## TASK REQUIREMENTS
Out of the lines below, please list those that hold the string "size".

## RECORDS
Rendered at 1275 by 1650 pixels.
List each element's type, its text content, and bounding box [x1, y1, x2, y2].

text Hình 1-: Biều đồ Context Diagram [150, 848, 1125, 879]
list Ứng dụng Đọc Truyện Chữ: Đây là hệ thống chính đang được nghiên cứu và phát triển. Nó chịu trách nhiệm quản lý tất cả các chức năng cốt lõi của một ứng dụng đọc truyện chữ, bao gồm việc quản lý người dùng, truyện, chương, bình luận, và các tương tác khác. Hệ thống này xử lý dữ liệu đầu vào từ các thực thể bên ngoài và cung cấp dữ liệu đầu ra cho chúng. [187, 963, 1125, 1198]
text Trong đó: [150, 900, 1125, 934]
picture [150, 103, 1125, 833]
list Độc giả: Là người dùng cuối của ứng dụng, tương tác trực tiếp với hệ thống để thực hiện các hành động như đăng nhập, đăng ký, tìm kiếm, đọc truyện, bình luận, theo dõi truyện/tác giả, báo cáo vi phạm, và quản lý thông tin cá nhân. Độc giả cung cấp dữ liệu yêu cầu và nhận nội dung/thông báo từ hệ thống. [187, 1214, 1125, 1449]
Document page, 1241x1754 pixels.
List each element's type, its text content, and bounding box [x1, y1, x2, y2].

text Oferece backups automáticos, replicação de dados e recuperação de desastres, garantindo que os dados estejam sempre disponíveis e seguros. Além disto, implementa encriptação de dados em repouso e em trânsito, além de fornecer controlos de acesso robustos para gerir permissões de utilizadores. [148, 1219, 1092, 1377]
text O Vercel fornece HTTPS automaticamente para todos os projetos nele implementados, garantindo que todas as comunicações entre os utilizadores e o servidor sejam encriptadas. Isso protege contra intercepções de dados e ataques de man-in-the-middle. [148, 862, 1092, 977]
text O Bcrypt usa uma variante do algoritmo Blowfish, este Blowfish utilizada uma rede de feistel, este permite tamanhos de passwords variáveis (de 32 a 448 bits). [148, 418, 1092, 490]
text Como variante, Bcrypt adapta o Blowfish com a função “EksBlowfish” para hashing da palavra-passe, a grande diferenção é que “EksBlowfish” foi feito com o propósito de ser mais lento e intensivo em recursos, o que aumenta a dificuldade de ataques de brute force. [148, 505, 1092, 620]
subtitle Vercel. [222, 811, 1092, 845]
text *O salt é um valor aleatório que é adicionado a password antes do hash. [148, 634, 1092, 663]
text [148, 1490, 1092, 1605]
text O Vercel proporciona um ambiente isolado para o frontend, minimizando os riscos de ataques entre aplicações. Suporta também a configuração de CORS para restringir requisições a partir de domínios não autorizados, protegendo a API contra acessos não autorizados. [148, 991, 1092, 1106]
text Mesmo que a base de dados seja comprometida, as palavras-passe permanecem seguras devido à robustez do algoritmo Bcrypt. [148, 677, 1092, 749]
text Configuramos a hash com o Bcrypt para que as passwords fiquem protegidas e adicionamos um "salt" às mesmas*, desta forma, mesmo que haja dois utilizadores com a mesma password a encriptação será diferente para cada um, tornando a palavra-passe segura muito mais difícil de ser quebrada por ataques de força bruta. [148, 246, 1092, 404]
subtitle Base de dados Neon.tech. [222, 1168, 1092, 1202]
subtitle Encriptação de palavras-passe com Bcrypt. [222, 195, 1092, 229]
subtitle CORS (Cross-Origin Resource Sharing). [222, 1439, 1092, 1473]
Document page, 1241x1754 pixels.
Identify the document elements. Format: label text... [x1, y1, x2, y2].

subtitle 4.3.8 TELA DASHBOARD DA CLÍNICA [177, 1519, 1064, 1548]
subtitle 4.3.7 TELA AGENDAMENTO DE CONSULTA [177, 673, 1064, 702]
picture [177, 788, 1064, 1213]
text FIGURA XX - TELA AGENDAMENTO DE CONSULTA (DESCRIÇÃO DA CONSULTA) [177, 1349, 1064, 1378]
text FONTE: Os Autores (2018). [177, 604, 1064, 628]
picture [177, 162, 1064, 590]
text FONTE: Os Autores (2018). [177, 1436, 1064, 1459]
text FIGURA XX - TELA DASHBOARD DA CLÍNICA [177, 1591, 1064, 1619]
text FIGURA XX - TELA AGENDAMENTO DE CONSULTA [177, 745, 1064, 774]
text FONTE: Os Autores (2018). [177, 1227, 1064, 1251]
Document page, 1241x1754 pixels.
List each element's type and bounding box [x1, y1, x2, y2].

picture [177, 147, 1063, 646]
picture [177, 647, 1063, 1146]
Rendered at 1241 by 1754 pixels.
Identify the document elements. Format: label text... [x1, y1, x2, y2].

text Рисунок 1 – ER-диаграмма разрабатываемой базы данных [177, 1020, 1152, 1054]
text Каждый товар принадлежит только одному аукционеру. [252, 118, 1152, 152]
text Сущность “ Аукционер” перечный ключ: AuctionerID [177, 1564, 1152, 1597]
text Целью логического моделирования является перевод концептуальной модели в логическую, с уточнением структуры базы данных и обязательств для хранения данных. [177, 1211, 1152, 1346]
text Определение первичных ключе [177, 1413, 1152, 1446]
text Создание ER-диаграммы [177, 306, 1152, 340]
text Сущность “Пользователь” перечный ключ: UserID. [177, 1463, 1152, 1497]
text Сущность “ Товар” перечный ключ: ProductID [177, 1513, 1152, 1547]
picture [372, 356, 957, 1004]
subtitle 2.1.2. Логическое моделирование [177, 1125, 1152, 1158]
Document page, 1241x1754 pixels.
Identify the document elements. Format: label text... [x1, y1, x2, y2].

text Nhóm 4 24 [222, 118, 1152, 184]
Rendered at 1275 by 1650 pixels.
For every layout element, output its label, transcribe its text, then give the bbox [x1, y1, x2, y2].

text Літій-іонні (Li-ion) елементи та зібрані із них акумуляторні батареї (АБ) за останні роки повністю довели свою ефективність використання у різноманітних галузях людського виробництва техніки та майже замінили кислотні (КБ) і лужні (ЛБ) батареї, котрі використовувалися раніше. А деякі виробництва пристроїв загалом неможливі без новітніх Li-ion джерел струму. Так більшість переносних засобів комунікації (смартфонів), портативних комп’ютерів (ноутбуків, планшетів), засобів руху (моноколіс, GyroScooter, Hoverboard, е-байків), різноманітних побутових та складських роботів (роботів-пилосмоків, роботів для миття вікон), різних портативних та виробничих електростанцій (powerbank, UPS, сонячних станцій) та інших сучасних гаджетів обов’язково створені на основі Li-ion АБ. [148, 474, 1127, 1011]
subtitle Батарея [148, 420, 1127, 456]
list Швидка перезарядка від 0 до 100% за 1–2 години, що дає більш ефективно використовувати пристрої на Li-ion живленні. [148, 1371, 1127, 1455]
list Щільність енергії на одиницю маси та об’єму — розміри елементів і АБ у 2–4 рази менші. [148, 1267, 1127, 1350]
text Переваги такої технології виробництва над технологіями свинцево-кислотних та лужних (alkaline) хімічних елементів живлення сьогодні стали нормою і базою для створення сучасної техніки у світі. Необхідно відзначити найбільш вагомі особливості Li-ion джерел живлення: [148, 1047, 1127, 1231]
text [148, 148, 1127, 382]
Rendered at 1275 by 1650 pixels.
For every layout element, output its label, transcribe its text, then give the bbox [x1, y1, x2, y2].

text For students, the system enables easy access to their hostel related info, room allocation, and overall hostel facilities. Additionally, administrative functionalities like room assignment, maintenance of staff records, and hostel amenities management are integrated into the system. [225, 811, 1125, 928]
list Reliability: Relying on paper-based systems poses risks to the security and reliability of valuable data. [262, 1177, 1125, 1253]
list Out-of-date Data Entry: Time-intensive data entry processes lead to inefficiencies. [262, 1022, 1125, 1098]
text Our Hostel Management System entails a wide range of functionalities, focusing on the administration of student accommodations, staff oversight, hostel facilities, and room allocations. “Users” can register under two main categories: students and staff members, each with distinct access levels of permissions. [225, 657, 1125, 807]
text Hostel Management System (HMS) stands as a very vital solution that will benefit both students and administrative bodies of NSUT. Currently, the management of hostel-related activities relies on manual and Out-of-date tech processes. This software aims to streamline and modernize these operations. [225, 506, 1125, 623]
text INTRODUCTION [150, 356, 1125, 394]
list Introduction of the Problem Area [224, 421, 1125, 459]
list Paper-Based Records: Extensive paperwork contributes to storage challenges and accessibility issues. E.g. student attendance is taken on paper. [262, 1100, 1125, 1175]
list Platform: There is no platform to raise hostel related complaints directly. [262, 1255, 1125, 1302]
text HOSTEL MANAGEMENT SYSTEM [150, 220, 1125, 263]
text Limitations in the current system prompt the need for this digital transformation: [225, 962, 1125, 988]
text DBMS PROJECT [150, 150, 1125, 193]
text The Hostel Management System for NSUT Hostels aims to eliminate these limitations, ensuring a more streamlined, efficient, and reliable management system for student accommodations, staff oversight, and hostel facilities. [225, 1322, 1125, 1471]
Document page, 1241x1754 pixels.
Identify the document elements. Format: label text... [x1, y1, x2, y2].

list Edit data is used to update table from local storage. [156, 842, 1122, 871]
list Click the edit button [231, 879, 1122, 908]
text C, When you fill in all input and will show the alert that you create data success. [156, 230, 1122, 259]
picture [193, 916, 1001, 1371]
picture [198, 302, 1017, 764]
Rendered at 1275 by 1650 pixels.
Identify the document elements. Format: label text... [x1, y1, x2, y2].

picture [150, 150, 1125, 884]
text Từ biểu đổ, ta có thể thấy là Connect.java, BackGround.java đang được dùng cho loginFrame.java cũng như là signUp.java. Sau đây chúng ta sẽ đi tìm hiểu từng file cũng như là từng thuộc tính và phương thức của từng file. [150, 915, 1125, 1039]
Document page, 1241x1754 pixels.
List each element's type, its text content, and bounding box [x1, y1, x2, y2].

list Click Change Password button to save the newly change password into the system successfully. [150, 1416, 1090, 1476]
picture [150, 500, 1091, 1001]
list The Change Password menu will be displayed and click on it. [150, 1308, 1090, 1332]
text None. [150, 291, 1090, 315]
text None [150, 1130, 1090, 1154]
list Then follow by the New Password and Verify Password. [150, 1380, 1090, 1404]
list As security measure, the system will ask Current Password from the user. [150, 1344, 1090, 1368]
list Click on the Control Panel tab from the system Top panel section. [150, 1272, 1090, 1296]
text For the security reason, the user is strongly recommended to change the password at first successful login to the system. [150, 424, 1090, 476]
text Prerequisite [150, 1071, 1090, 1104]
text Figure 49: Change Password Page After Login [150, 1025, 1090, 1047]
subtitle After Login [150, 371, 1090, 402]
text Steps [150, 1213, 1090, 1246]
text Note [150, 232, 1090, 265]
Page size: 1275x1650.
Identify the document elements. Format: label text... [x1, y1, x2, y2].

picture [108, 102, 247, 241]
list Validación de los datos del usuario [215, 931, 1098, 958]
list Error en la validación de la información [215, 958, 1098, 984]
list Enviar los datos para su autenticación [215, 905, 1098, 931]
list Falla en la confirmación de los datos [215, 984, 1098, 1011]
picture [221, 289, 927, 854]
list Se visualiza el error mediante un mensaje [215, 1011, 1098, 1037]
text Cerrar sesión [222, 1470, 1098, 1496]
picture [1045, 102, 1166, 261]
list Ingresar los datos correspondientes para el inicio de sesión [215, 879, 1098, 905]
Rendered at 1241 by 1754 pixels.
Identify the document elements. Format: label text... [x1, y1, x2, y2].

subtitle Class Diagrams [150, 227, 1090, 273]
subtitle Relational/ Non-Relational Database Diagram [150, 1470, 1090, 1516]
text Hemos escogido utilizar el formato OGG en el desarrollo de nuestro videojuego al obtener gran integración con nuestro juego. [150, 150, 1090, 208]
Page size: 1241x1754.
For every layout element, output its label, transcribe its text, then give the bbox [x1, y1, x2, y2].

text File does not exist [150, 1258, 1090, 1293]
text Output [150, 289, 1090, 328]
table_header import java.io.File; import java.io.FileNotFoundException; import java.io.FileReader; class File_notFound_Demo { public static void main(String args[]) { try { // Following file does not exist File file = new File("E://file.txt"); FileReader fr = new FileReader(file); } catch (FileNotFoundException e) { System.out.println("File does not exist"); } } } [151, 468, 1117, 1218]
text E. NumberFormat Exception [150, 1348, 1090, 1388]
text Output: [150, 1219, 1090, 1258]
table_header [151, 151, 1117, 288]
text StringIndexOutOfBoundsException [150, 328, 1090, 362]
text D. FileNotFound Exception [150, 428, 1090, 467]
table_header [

## TASK ANSWER
Page size: 1275x1650.
Page size: 1241x1754.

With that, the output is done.